I only realized that Kitty is my favorite character when Whedon wrote her out in Astonishing #25. The first comics I ever bought were published in July 1989; X-Factor #42, Uncanny #246, and Classic X-Men #35. I had no idea that Classic was a reprint title, but it was definitely my favorite. It was a better jumping on point for a 12 year old than either of the other titles. Uncanny was about to descend into an extended storyline where the team was lost and fragmented, and there were lots of intertwined subplots featuring little-known secondary characters.
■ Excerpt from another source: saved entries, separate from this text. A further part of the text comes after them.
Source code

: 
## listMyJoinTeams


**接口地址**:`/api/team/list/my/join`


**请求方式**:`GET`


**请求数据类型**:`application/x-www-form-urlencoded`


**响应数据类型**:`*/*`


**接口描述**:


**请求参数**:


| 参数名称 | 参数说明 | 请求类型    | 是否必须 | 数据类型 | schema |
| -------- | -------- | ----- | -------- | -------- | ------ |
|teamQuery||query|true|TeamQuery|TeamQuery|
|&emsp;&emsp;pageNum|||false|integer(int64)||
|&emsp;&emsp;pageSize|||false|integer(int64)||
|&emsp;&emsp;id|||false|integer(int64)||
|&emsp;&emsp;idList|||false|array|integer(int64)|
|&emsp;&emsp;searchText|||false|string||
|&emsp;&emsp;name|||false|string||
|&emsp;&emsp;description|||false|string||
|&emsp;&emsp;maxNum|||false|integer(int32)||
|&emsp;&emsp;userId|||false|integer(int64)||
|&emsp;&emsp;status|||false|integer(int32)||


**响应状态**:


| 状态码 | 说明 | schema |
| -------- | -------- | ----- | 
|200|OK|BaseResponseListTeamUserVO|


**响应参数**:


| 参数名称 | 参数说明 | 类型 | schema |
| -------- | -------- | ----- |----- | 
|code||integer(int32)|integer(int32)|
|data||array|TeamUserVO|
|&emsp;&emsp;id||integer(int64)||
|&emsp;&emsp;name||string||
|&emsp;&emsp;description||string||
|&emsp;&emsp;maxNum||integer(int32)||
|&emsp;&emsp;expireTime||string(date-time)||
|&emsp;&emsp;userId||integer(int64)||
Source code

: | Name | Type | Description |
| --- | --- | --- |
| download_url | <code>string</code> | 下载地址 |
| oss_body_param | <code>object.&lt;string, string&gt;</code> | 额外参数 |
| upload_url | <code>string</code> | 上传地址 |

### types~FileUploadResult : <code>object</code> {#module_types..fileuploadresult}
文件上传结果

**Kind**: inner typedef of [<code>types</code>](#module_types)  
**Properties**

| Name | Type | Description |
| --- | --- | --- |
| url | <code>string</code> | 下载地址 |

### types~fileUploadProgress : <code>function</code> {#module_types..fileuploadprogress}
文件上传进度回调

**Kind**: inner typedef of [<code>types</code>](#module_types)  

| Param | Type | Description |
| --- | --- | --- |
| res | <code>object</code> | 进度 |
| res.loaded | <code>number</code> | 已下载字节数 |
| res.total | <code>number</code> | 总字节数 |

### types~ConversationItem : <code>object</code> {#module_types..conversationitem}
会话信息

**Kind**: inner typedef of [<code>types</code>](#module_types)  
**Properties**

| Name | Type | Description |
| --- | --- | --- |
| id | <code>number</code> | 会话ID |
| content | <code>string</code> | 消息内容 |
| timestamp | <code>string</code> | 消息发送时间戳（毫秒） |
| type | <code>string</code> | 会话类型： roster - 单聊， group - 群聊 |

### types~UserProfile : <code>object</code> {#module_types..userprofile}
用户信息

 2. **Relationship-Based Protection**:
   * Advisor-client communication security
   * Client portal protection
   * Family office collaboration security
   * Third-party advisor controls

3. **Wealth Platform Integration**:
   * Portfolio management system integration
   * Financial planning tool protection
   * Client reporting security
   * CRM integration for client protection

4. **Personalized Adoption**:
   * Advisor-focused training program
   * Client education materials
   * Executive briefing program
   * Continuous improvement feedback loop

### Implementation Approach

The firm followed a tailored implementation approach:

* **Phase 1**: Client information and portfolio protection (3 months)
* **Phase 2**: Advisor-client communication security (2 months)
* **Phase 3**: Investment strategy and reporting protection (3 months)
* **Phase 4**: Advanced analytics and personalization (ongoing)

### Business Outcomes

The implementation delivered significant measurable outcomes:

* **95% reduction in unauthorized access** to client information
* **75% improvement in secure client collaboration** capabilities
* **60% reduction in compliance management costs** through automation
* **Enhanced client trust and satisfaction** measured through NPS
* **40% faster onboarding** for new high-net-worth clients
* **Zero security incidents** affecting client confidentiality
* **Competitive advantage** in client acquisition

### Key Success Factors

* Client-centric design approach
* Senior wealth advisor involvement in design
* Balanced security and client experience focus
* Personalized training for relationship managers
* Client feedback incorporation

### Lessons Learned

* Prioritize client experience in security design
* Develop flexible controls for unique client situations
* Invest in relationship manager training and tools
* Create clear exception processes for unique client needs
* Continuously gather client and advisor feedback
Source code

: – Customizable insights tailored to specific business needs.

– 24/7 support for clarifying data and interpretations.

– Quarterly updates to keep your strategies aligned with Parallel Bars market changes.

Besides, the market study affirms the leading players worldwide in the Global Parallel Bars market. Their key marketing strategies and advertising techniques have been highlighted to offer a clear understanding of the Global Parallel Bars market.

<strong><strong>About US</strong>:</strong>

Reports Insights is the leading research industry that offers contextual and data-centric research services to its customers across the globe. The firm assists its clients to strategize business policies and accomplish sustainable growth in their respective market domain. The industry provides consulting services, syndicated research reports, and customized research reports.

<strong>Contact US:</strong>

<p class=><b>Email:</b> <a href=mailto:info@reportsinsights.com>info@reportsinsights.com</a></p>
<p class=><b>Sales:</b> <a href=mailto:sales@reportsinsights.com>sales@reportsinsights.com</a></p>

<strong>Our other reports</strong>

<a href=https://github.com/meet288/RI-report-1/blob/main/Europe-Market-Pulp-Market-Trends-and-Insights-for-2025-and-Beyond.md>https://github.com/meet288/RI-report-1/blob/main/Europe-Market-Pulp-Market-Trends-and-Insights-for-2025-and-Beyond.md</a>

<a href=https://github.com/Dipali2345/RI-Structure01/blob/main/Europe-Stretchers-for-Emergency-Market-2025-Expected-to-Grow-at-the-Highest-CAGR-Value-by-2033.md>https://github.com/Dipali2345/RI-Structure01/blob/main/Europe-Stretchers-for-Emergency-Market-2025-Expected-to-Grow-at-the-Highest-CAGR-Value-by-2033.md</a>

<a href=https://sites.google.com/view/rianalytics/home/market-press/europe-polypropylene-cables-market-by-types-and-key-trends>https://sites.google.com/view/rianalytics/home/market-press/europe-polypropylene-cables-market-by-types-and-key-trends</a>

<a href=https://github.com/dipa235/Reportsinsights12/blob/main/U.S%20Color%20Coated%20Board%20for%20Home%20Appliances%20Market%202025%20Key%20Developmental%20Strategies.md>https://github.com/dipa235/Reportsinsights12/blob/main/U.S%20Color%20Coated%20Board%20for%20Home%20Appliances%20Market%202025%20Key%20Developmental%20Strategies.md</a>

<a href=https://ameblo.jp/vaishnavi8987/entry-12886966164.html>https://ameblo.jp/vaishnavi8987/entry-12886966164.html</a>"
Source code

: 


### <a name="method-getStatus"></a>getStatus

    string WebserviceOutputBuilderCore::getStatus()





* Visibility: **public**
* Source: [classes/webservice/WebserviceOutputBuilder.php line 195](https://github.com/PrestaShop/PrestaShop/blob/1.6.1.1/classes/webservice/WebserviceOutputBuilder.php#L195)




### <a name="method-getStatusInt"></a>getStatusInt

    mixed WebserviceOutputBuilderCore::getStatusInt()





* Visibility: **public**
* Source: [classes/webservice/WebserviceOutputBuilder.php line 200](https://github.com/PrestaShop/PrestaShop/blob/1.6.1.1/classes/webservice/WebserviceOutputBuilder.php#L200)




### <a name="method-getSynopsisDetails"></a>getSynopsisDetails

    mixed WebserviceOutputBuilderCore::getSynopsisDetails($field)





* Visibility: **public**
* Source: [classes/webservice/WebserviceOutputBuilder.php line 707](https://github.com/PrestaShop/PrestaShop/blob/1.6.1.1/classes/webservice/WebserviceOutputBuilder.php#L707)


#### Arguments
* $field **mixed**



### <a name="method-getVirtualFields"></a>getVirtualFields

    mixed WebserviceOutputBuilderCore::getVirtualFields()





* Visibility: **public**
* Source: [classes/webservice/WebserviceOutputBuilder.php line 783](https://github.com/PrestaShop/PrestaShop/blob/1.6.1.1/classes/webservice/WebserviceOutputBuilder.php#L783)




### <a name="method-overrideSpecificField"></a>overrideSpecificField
X-Factor was good, but frankly, the impending Judgment War over the next few months doesn’t hold a candle to the Dark Phoenix Saga (just beginning in the pages of Classic).
So the introduction to Kitty Pryde was my introduction to comics. Some of my early purchases included the From the Ashes TPB and the seminal “God Loves, Man Kills.” In GL,MK Kitty is the most heroic of any of the X-Men. She amazed me with her courage in the finale.
Kitty Pryde was one year older than me. (And she was Jewish, another trait we had in common). While I always wanted to be Cylcops (c’mon Phoenix was hot!), I identified most closely with Kitty. She was also Claremont’s favorite character, so he lavished more attention on her. She was in middle school, she was smart & cute, and her powers still left her relatively normal. She was definitely the easiest character for me to relate to.
I didn’t read Excalibur because it wasn’t on my newstand consistently. I never liked the comedy tone, and the Cross Time Caper was an impenetrable jumping on point. So I missed Kitty for a long time.
I stopped reading Comics in 1994 and didn’t start up again until 2006. I was delighted to see her back in Astonishing. But even then, I didn’t realize how much she was my favorite character until Whedon “killed” her off.
Now I get my Kitty Pryde fix from X-Men Forever, and I have every expectation that Claremeont will use her well. (Though the idea that the addition of Wolverine’s claw makes her the “most formidable” X-Man is patently absurd). I’m also hoping to see her return in the “mainstream” titles. The current setup has the makings for a great storyline bringing her back.
There: more information about me than you wanted.
“the smug girl that turns up occasionally and bitches about things”
Yes, yes, yes. That should be her overly-cute Matt Fraction tagline.